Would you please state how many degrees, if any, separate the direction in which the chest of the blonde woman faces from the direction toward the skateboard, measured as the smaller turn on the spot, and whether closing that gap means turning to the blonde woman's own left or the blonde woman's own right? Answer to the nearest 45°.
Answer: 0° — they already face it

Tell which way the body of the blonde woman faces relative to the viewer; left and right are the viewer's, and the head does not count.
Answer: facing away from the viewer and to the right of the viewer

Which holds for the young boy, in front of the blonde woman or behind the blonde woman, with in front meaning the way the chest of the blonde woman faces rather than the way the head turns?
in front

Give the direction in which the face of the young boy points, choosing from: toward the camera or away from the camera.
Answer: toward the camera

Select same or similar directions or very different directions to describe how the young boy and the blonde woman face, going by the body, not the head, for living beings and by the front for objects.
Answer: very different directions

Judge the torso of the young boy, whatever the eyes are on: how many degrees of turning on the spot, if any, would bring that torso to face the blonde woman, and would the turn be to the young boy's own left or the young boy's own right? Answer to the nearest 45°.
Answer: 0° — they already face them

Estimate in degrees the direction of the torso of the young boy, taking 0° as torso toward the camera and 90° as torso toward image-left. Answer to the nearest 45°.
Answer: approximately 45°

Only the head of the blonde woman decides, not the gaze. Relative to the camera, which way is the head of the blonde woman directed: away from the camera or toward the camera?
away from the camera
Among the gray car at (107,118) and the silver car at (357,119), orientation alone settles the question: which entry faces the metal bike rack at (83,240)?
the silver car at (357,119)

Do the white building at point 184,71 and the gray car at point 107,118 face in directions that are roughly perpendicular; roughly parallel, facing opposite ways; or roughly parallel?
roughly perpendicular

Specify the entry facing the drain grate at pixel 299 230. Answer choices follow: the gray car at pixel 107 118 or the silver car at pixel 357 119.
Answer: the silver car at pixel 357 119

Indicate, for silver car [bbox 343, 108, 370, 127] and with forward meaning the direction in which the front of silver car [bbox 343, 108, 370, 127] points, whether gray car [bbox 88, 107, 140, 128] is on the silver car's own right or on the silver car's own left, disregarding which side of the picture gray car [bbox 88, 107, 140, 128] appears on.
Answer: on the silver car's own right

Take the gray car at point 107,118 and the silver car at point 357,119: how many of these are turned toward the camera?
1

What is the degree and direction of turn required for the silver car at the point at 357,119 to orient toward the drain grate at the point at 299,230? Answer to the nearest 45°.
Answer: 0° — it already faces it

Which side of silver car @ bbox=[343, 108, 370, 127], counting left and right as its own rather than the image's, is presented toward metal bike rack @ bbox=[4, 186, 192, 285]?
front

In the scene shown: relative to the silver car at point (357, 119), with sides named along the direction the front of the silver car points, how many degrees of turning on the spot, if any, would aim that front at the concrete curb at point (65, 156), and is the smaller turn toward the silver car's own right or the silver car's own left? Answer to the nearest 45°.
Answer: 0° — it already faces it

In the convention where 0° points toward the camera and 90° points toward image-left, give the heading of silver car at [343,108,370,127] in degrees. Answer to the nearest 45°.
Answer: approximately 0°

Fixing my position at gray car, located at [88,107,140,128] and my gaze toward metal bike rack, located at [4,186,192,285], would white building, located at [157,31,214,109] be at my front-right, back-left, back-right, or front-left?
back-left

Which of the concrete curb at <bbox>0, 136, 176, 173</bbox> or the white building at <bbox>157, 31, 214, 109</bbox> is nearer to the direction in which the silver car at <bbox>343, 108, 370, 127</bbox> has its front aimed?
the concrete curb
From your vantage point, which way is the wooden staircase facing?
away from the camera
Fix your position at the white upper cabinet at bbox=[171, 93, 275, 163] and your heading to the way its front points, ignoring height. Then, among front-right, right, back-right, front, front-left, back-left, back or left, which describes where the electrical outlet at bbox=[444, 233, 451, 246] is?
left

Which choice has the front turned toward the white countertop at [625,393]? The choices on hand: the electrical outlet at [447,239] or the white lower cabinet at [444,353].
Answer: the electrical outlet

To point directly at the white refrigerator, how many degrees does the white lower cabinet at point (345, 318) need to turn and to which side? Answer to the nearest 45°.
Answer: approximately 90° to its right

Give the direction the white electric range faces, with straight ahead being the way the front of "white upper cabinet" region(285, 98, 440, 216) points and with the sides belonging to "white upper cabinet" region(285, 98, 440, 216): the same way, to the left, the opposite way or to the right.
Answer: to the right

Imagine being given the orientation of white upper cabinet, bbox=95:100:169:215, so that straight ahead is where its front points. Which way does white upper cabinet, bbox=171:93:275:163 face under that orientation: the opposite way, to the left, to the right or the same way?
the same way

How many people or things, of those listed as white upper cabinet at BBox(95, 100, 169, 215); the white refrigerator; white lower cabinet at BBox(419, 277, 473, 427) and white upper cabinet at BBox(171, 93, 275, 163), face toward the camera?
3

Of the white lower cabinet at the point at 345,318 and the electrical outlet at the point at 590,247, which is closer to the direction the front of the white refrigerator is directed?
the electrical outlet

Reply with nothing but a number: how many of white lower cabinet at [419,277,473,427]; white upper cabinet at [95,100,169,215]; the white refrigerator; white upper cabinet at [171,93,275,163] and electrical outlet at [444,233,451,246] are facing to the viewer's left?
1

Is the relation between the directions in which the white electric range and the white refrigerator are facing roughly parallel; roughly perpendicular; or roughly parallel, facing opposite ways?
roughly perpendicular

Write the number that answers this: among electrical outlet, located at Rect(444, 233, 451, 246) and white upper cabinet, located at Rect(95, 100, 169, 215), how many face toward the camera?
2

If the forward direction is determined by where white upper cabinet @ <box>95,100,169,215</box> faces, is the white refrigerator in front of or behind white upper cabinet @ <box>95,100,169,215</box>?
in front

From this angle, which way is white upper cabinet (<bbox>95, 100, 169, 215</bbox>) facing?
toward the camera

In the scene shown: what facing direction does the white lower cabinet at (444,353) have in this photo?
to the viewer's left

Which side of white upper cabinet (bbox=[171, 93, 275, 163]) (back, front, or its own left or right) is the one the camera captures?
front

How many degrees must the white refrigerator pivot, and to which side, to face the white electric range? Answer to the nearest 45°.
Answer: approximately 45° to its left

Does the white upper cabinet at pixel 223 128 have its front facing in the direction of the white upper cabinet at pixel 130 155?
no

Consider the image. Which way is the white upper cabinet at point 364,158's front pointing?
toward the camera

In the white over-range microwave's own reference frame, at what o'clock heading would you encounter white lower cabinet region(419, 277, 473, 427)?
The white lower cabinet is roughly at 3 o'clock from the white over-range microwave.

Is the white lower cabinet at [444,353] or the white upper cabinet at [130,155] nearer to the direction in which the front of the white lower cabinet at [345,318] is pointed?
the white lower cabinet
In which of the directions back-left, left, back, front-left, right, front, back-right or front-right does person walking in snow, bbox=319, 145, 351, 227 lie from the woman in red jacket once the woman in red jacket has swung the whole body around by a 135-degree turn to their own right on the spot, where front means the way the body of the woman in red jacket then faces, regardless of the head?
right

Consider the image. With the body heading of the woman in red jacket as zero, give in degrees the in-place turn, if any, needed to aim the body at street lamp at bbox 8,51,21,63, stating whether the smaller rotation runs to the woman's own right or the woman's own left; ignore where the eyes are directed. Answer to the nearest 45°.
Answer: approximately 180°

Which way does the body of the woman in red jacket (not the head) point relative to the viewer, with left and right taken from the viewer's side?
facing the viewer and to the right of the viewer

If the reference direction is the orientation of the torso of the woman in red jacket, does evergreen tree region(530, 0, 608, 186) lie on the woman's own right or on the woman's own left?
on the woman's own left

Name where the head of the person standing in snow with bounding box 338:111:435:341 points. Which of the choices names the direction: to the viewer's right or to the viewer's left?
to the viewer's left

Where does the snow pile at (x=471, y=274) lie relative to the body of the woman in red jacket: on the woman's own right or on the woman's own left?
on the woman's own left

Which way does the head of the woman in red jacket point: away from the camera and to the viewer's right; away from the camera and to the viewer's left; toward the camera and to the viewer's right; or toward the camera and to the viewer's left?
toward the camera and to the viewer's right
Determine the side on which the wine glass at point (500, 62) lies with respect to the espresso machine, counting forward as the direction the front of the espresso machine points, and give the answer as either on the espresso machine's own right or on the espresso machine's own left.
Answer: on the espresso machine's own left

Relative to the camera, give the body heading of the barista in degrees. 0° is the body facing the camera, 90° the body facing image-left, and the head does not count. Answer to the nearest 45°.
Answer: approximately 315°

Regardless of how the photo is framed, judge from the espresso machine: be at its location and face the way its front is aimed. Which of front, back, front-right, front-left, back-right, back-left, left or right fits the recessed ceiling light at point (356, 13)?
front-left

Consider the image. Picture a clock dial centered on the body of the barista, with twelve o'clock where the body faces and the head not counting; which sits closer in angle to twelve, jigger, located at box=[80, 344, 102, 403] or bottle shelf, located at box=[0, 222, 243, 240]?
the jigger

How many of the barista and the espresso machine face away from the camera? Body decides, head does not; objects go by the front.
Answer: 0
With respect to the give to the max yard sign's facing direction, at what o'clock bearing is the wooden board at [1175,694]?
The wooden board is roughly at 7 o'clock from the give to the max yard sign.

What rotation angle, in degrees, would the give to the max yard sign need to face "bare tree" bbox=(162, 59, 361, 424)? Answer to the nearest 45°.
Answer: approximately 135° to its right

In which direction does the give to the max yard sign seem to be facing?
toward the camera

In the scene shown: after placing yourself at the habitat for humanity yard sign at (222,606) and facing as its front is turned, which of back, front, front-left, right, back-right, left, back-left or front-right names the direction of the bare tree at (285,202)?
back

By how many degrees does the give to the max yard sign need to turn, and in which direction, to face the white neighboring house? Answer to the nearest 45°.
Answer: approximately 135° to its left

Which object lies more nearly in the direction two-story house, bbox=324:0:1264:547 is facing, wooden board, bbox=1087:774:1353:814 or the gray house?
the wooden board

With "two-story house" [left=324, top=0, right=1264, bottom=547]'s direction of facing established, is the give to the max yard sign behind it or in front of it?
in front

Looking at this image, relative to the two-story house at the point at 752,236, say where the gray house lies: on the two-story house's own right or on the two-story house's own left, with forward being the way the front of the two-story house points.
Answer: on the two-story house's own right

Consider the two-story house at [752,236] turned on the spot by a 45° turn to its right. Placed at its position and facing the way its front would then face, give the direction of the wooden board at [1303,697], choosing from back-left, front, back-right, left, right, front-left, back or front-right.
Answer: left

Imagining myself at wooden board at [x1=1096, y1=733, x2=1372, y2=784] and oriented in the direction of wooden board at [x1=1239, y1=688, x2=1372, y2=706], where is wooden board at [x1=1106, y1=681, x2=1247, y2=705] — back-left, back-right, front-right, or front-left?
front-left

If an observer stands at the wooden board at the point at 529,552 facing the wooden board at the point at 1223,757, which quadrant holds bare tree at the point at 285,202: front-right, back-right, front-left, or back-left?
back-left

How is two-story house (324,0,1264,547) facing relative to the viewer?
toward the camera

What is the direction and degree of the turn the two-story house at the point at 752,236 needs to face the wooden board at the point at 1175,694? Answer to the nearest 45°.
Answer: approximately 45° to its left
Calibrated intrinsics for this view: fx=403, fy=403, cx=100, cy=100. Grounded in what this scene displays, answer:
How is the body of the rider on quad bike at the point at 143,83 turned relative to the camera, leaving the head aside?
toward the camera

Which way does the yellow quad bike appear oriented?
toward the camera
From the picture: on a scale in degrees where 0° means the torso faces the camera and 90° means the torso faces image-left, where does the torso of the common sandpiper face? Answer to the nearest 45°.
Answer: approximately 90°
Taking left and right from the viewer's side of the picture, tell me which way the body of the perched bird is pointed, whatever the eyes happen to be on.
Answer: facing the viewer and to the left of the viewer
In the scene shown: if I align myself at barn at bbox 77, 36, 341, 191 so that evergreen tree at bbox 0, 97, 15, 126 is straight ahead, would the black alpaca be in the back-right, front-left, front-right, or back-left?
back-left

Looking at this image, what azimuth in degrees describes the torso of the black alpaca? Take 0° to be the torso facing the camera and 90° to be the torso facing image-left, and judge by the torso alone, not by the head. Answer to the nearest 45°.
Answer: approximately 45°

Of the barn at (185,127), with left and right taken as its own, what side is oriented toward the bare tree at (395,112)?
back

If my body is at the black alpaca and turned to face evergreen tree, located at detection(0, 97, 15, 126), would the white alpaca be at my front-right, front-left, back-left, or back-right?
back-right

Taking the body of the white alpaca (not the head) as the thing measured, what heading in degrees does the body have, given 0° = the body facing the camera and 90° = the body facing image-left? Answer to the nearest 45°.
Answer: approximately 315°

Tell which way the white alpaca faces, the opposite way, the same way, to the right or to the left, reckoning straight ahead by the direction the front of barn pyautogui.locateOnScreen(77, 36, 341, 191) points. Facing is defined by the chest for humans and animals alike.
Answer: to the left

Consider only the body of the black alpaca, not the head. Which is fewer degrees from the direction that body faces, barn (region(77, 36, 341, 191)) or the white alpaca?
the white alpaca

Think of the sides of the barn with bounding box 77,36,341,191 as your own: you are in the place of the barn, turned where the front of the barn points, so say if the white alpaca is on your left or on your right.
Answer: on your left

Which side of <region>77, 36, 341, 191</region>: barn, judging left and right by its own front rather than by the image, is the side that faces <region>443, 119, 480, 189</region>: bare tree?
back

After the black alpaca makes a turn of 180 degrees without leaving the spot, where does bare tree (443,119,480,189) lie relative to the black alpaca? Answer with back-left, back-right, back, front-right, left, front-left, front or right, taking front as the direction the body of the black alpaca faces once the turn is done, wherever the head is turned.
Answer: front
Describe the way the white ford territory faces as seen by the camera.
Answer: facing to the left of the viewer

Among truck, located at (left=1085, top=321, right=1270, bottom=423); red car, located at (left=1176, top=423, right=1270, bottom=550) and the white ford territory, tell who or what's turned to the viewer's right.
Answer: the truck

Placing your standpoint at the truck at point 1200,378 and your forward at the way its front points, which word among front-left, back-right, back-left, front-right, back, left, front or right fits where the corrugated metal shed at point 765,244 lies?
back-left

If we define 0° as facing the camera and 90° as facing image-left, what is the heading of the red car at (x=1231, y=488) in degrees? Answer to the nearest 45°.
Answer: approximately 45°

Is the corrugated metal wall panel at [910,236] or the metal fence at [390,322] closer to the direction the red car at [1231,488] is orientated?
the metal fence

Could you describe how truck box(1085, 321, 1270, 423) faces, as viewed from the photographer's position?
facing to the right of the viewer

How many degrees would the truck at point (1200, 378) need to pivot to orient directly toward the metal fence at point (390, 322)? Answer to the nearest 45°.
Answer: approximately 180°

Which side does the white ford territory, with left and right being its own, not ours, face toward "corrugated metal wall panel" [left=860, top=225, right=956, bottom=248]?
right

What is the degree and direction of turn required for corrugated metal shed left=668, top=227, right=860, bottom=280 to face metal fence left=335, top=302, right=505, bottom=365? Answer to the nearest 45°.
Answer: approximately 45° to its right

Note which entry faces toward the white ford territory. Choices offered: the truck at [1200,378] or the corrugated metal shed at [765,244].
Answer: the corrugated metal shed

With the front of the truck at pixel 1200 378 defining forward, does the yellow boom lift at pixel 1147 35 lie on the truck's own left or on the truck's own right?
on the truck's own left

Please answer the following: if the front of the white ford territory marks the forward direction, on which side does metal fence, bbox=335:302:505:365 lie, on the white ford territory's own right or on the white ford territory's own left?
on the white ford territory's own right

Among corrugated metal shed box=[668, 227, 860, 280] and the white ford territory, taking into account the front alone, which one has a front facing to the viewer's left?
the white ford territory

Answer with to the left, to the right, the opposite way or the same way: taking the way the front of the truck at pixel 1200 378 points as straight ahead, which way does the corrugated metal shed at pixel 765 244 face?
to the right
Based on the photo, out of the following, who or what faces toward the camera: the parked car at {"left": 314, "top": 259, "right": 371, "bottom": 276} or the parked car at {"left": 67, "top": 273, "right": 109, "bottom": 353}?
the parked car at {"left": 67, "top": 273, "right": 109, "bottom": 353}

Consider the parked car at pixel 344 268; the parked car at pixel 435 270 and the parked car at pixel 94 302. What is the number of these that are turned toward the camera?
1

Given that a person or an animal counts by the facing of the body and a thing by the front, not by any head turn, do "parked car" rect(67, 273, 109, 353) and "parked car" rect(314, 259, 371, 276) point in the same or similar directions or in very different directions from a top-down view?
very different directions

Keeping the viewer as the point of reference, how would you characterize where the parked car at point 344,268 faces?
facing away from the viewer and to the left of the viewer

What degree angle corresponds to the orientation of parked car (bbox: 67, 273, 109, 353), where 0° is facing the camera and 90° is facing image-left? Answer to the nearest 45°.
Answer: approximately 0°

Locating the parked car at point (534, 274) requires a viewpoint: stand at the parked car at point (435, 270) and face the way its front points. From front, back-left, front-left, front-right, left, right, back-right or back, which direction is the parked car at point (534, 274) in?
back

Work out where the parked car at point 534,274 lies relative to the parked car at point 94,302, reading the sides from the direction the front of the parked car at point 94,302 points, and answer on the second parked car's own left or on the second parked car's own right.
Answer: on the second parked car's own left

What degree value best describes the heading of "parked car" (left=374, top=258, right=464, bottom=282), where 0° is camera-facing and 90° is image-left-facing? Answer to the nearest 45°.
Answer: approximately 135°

* * * *

> What the task asks
Everything from the line with "Keeping the viewer" through the final line of the entries above must be duplicated exactly; both ends belong, and no other line does.

> Result of the task
Keeping the viewer as the point of reference, how would you characterize where the parked car at point 344,268 faces?
facing away from the viewer and to the left of the viewer

What degree angle corresponds to the orientation of parked car (bbox: 67, 273, 109, 353), where 0° is facing the camera and 90° is facing image-left? Answer to the nearest 45°.
Answer: approximately 0°

Locating the parked car at point (534, 274) requires a viewpoint: stand at the parked car at point (435, 270) and face the way its front points. From front, back-left, front-left, front-right, left, right, back-right or back, which direction is the parked car at point (534, 274) in?
back

Work out where the parked car at point 534,274 lies relative to the parked car at point 94,302, reading the sides from the direction the front of the parked car at point 94,302 points, and answer on the second parked car's own left or on the second parked car's own right.
Answer: on the second parked car's own left

What degree value best describes the heading of "parked car" (left=374, top=258, right=464, bottom=282), where 0° is camera-facing and 90° is image-left-facing? Answer to the nearest 45°.
Answer: approximately 135°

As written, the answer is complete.